Review – Nine at City Lights Theatre Company

I consider myself in some ways an honorary Italian. I eat pasta for breakfast, I like my espresso strong, wine (yes), fast cars (yes, please), I have oft bruised innocent bystanders with my wild gesticulating during casual conversation, and I think shoes are amazing though I live for passionate excuses to take them off. Having see 8 1/2 and Nine the film, I was intrigued to attend Nine at City Lights and see how the story plays on stage.

The opening sequence is stunning. Rarely do you see so many women on stage. Rarely do you have the pleasure of seeing so many women (who grace the stage in their every shape, size, hair color, age and persona) so perfectly costumed. This cast is exquisitely tailored in elegant, graceful, sexy, cohesive, thematic, period appropriate clothing (including 3 pairs of stunning red shoes my closet surely would not mind acquiring) and it is eye candy for the straight female, boys how you must feel being in that audience, I can only imagine.

This stage is full of talent.  The cast is gorgeous looking for sure and with a few exceptions the performances were quite strong.

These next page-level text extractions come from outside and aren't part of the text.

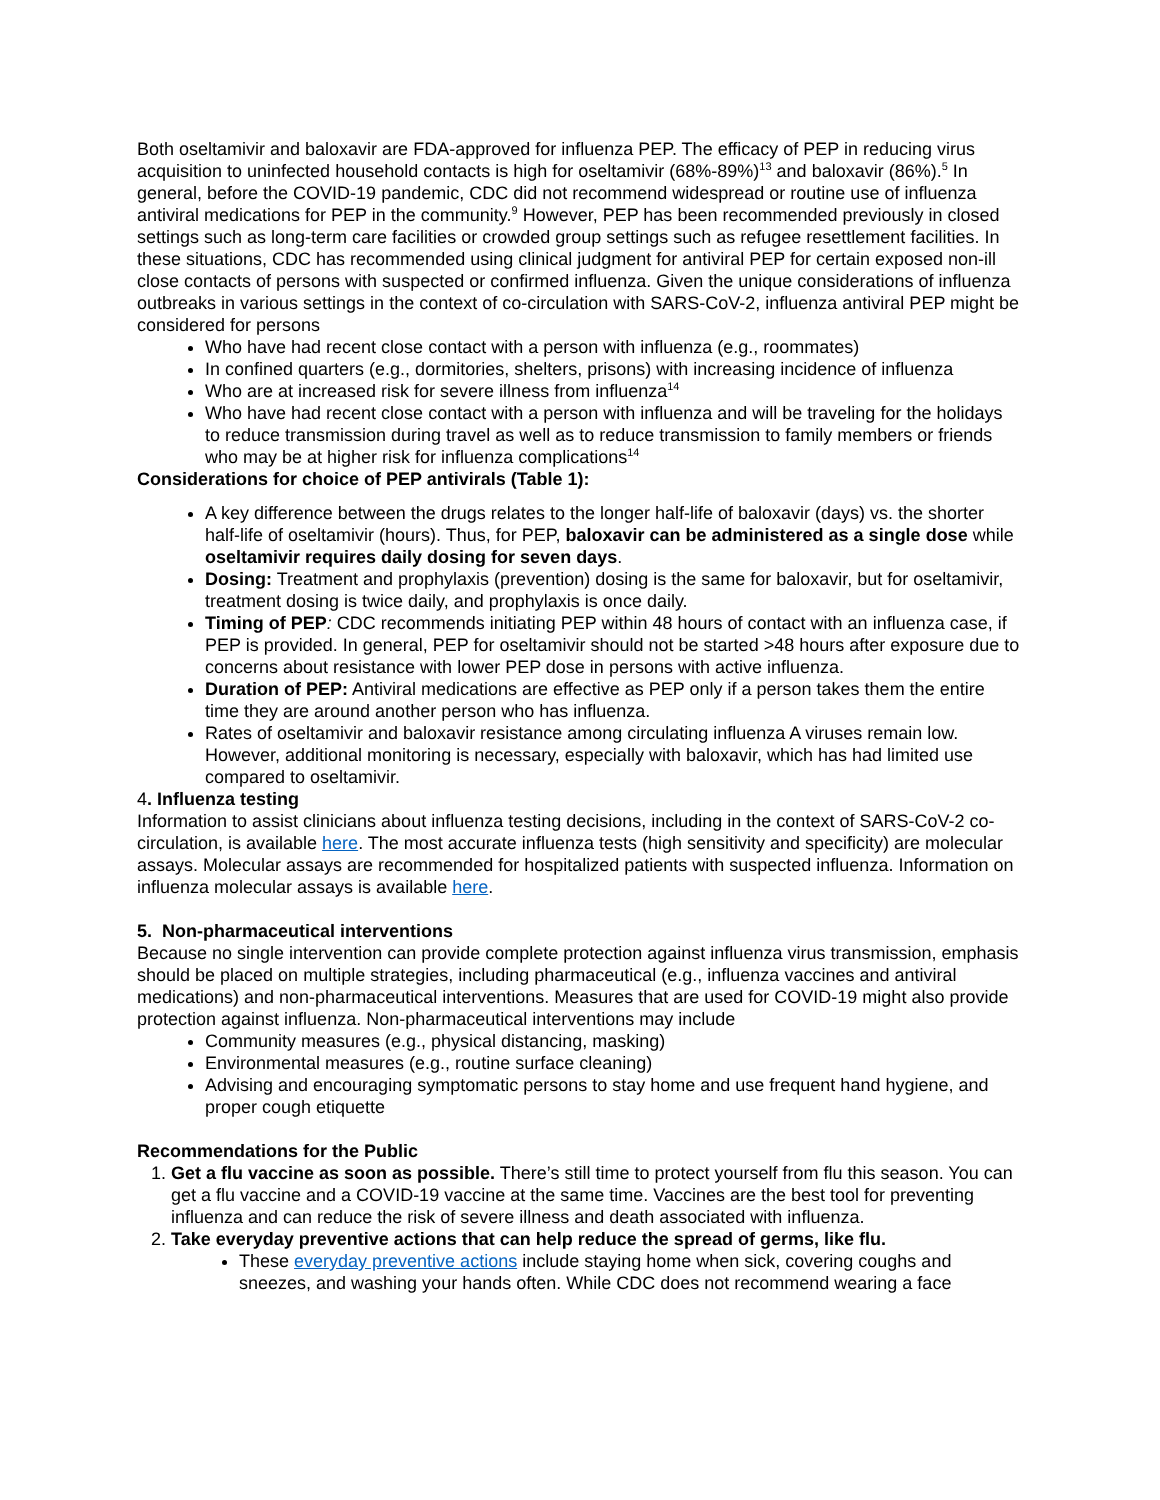Both oseltamivir and baloxavir are FDA-approved for influenza PEP. The efficacy of PEP in reducing virus acquisition to uninfected household contacts is high for oseltamivir (68%-89%)<sup>13</sup> and baloxavir (86%).<sup>5</sup> In general, before the COVID-19 pandemic, CDC did not recommend widespread or routine use of influenza antiviral medications for PEP in the community.<sup>9</sup> However, PEP has been recommended previously in closed settings such as long-term care facilities or crowded group settings such as refugee resettlement facilities. In these situations, CDC has recommended using clinical judgment for antiviral PEP for certain exposed non-ill close contacts of persons with suspected or confirmed influenza. Given the unique considerations of influenza outbreaks in various settings in the context of co-circulation with SARS-CoV-2, influenza antiviral PEP might be considered for persons
Who have had recent close contact with a person with influenza (e.g., roommates)
In confined quarters (e.g., dormitories, shelters, prisons) with increasing incidence of influenza
Who are at increased risk for severe illness from influenza<sup>14</sup>
Who have had recent close contact with a person with influenza and will be traveling for the holidays to reduce transmission during travel as well as to reduce transmission to family members or friends who may be at higher risk for influenza complications<sup>14</sup>
Considerations for choice of PEP antivirals (Table 1):
A key difference between the drugs relates to the longer half-life of baloxavir (days) vs. the shorter half-life of oseltamivir (hours). Thus, for PEP, baloxavir can be administered as a single dose while oseltamivir requires daily dosing for seven days.
Dosing: Treatment and prophylaxis (prevention) dosing is the same for baloxavir, but for oseltamivir, treatment dosing is twice daily, and prophylaxis is once daily.
Timing of PEP: CDC recommends initiating PEP within 48 hours of contact with an influenza case, if PEP is provided. In general, PEP for oseltamivir should not be started >48 hours after exposure due to concerns about resistance with lower PEP dose in persons with active influenza.
Duration of PEP: Antiviral medications are effective as PEP only if a person takes them the entire time they are around another person who has influenza.
Rates of oseltamivir and baloxavir resistance among circulating influenza A viruses remain low. However, additional monitoring is necessary, especially with baloxavir, which has had limited use compared to oseltamivir.
4. Influenza testing
Information to assist clinicians about influenza testing decisions, including in the context of SARS-CoV-2 co-circulation, is available here. The most accurate influenza tests (high sensitivity and specificity) are molecular assays. Molecular assays are recommended for hospitalized patients with suspected influenza. Information on influenza molecular assays is available here.
5. Non-pharmaceutical interventions
Because no single intervention can provide complete protection against influenza virus transmission, emphasis should be placed on multiple strategies, including pharmaceutical (e.g., influenza vaccines and antiviral medications) and non-pharmaceutical interventions. Measures that are used for COVID-19 might also provide protection against influenza. Non-pharmaceutical interventions may include
Community measures (e.g., physical distancing, masking)
Environmental measures (e.g., routine surface cleaning)
Advising and encouraging symptomatic persons to stay home and use frequent hand hygiene, and proper cough etiquette
Recommendations for the Public
1. Get a flu vaccine as soon as possible. There’s still time to protect yourself from flu this season. You can get a flu vaccine and a COVID-19 vaccine at the same time. Vaccines are the best tool for preventing influenza and can reduce the risk of severe illness and death associated with influenza.
2. Take everyday preventive actions that can help reduce the spread of germs, like flu.
These everyday preventive actions include staying home when sick, covering coughs and sneezes, and washing your hands often. While CDC does not recommend wearing a face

The wonderful staging, delightful choreography, effective technical design all added to the show’s pleasure arsenal, but in the end, I think this story, this musical, and the original source material based very much on Fellini’s life, is an acquired taste. It can be deep, brilliant, satirical, enjoyable, and the very essence of art imitating life and life mirroring art. It can be. To some it most certainly is no matter its format. But, for me, although many wonderful acting and vocal moments, despite wanting to revel in the eccentricity and complexity of the piece, I couldn’t get all the way there. 

I think one of the challenges is that Guido is one of the hardest roles a man can play. He has to make the audience fall in love with him from the opening frame, the opening note. We cannot ease into him, he can not grow on us, we need to get him from the get go. He has to be dripping with charisma. He needs to be the guy that all the girls want and guys want to be. No small task. He needs to be… Italian in every sense of the word. This chemistry is essential and I didn’t see it working everywhere it needed to. Without our Guido charming the pants off us (literally) the women become compromised, we take them less seriously, we find them less sympathetic and quite frankly less interesting. We need to “not blame them” for loving him and if we don’t see how they could and  still put up with his philandering ways, we DO blame them.

I saw humor, I saw angst, I saw lust and I saw emotional arcs within this ensemble, but I didn’t see or rather FEEL enough chemistry connected it all to absolutely love this show. I did like it though. So, a spicy 3 ½ out of 5 jewels in the tiara for the visually gorgeous, Nine which plays at City Lights Theatre Company through August 28th.